Wissenschaftliche Höhepunkte sind vom 11. bis 13. März im Moses-Mendelssohn-Zentrum Potsdam eine Konferenz zum Thema »200 Jahre Emanzipationsprozess in Preußen – der lange Weg der Juden zu Einländern und preußischen Staatsbürgern« -nebst einer Ausstellung – sowie der internationale Kongreß »250 Jahre Familie Mendelssohn« vom 20. bis 22. Juni in Berlin. Dieser wird verknüpft mit einem Treffen der Nachkommen Moses Mendelssohns, die etwa 250 Personen umfassen. Aus diesem Anlass wird die »Trauerkantate auf den Weltweisen Moses Mendelssohn« von Karl Wilhelm Ramler und Isabel Mundry am 24. Juni in der Synagoge Rykestrasse aufgeführt. Der Bildhauer Micha Ulman, Schöpfer des Denkmals zur Erinnerung an die Bücherverbrennung auf dem August-Bebel-Platz, wird seinen Entwurf eines Denkmals für die Familie Mendelssohn vorstellen.
Wichtige Buchpräsentationen sind der Ausstellungskatalog »Vom Schutzjuden Levin zum Staatsbürger Lesser. Das preußische Emanzipationsedikt von 1812« von Irene A. Diekmann und Bettina L. Götze am 23. Februar sowie »Aufbruch in die Moderne. Mäzene, Sammler und Kunsthändler in Berlin 1880 bis 1933«, herausgegeben von Julius H. Schöps und anderen, am 24. April in Potsdam. Bemerkenswerte Ausstellungen sind »Hochzeit« von Juni bis August in der Heilig-Geist-Kapelle und ab November die Dauerausstellung zur Familie Mendelssohn in der Friedhofskapelle des Dreifaltigkeitsfriedhofs in Kreuzberg, wozu der evangelische Friedhofsverband Mitte wesentlich beiträgt. Zur Mendelssohnfamilie gehörten Angehörige jüdischen, evangelischen und katholischen Glaubens. Die Villa Oppenheim in Charlottenburg präsentiert von Januar bis Juni eine Ausstellung über die Familie Mendelssohn und Oppenheim (Bankiersfamilie aus Königsberg, nicht zu verwechseln mit dem zusammengebrochenen Bankhaus Sal. Oppenheim in Köln).
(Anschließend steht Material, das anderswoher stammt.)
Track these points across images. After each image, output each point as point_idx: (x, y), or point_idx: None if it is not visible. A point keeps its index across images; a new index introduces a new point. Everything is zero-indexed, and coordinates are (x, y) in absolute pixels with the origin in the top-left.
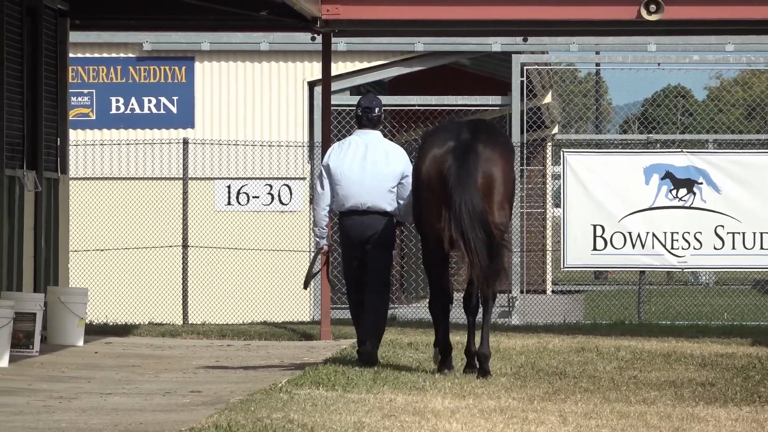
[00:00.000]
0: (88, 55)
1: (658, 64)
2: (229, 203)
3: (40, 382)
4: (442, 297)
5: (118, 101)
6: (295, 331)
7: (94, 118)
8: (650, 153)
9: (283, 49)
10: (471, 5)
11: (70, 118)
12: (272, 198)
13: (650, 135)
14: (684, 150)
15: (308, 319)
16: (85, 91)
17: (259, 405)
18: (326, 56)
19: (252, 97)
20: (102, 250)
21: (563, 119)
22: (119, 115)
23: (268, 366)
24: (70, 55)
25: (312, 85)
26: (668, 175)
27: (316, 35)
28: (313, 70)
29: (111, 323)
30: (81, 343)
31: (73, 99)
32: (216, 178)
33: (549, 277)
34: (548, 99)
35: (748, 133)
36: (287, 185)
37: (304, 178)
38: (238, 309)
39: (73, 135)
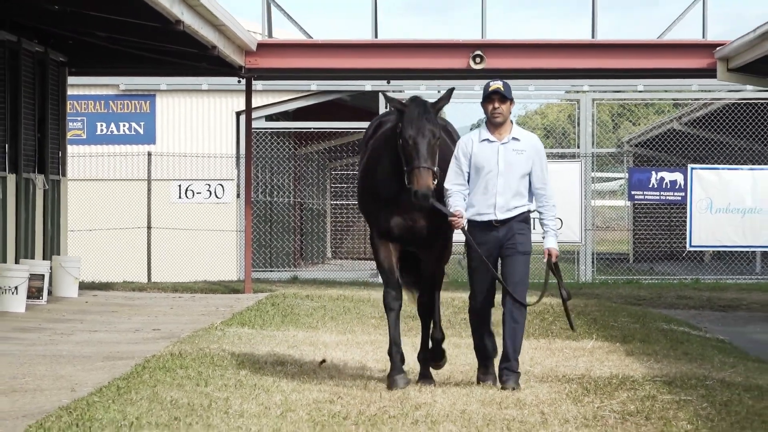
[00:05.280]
0: (80, 92)
1: None
2: (180, 197)
3: (47, 323)
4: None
5: (101, 125)
6: (227, 287)
7: (85, 137)
8: None
9: (218, 89)
10: (348, 57)
11: (68, 137)
12: (210, 193)
13: None
14: None
15: (235, 278)
16: (78, 118)
17: (201, 339)
18: (248, 94)
19: (196, 122)
20: (91, 230)
21: None
22: (103, 135)
23: (208, 311)
24: (68, 92)
25: (238, 114)
26: None
27: (241, 79)
28: (239, 103)
29: (97, 281)
30: (76, 295)
31: (70, 123)
32: (171, 179)
33: None
34: None
35: (546, 148)
36: (221, 184)
37: (232, 179)
38: (186, 271)
39: (70, 149)
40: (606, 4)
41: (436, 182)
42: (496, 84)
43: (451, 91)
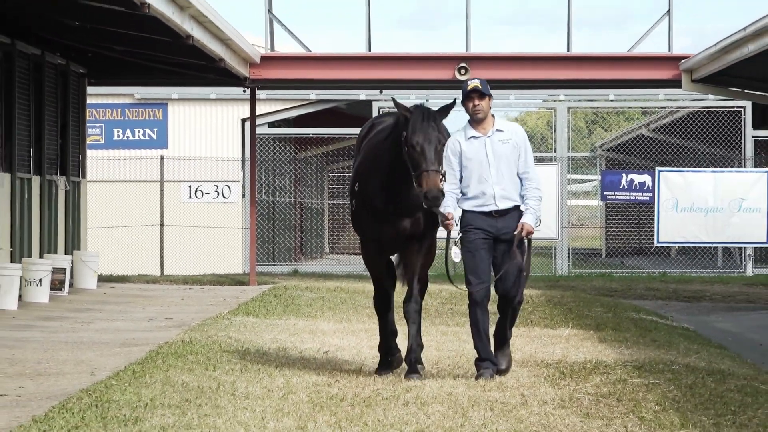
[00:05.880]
0: (98, 101)
1: None
2: (190, 197)
3: (69, 312)
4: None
5: (118, 131)
6: (233, 279)
7: (103, 142)
8: None
9: (225, 98)
10: (344, 69)
11: (88, 142)
12: (218, 194)
13: None
14: None
15: (241, 272)
16: (97, 124)
17: (209, 327)
18: (252, 102)
19: (204, 128)
20: (109, 228)
21: None
22: (119, 141)
23: (216, 302)
24: (87, 101)
25: (243, 121)
26: None
27: (246, 89)
28: (244, 111)
29: (114, 274)
30: (95, 287)
31: (89, 130)
32: (181, 181)
33: None
34: None
35: None
36: (227, 185)
37: (238, 181)
38: (196, 265)
39: (89, 153)
40: (579, 22)
41: (443, 183)
42: (474, 82)
43: (455, 101)
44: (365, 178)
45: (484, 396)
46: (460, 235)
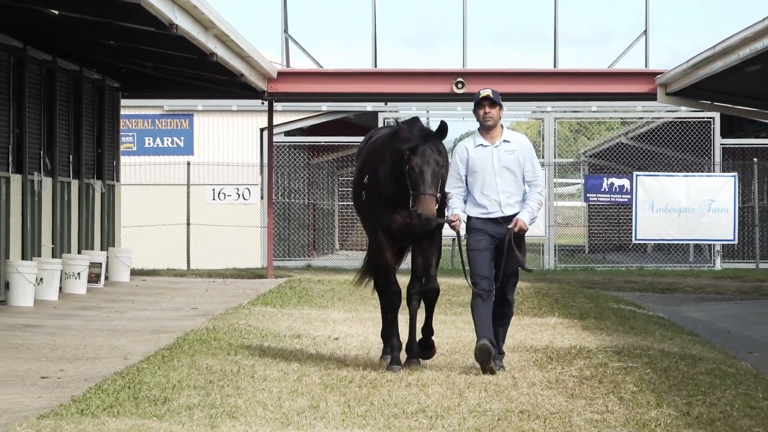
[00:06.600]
0: (131, 112)
1: (463, 117)
2: (213, 199)
3: (104, 302)
4: None
5: (149, 139)
6: (252, 273)
7: (135, 149)
8: None
9: (245, 109)
10: (352, 83)
11: (121, 149)
12: (239, 196)
13: None
14: None
15: (260, 266)
16: (129, 133)
17: (231, 316)
18: (270, 113)
19: (227, 137)
20: (140, 226)
21: None
22: (150, 148)
23: (237, 293)
24: (121, 112)
25: (262, 130)
26: None
27: (264, 101)
28: (263, 121)
29: (145, 269)
30: (128, 280)
31: (122, 138)
32: (206, 184)
33: None
34: None
35: None
36: (247, 188)
37: (257, 184)
38: (219, 260)
39: (123, 159)
40: (565, 39)
41: (437, 206)
42: (486, 91)
43: (444, 124)
44: (374, 172)
45: (478, 378)
46: (466, 236)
Man kann vorhersagen, dass es lange nicht solch breites Spektrum hochinteressanter und lehrreicher Veranstaltungen in Berlin gab, ein kulturelles Großereignis, das in seiner feinen Distinguiertheit dem Habitus der großbürgerlichen jüdischen Familie angemessen ist. Dazu mag der Einfluss des Vorsitzenden der Moses-Mendelssohn-Gesellschaft, Kulturstaatssekretär André Schmitz, das seine getan haben. Das Programm in seiner Vielfalt darzustellen, ist schier unmöglich. Der Berichterstatter ist versucht, der Unsitte zu folgen: »Schauen Sie ins Internet.«
Fragwürdig ist, warum die Würdigung der berühmten jüdischen Familie nicht mit Konzerten der Orchester jüdischer Berliner Chefdirigenten, der Staatskapelle Berlin unter Leitung von Daniel Barenboim, der Berliner Symphoniker mit Lior Shambadal und dem Konzerthausorchester mit Iván Fischer, bereichert wird. Gerade die Berliner Symphoniker haben Felix Mendelssohn Bartholdys Werke fast vollständig aufgeführt, darunter das Klavierkonzert e-moll, das Fragment geblieben und vom Musikwissenschaftler Marcello Bufalini vervollständigt worden war. Wohltuend fällt hingegen auf, dass niemand den Ehrgeiz hatte, in Flötenkonzerten des Mendelssohn-Jahres Stücke von Friedrich II. spielen zu wollen. Freilich, das Verhältnis des dilettierenden Komponisten Friedrich zum Philosophen Moses Mendelssohn war alles andere als loyal, zum Beispiel verhinderte er dessen Aufnahme in die Königliche Akademie.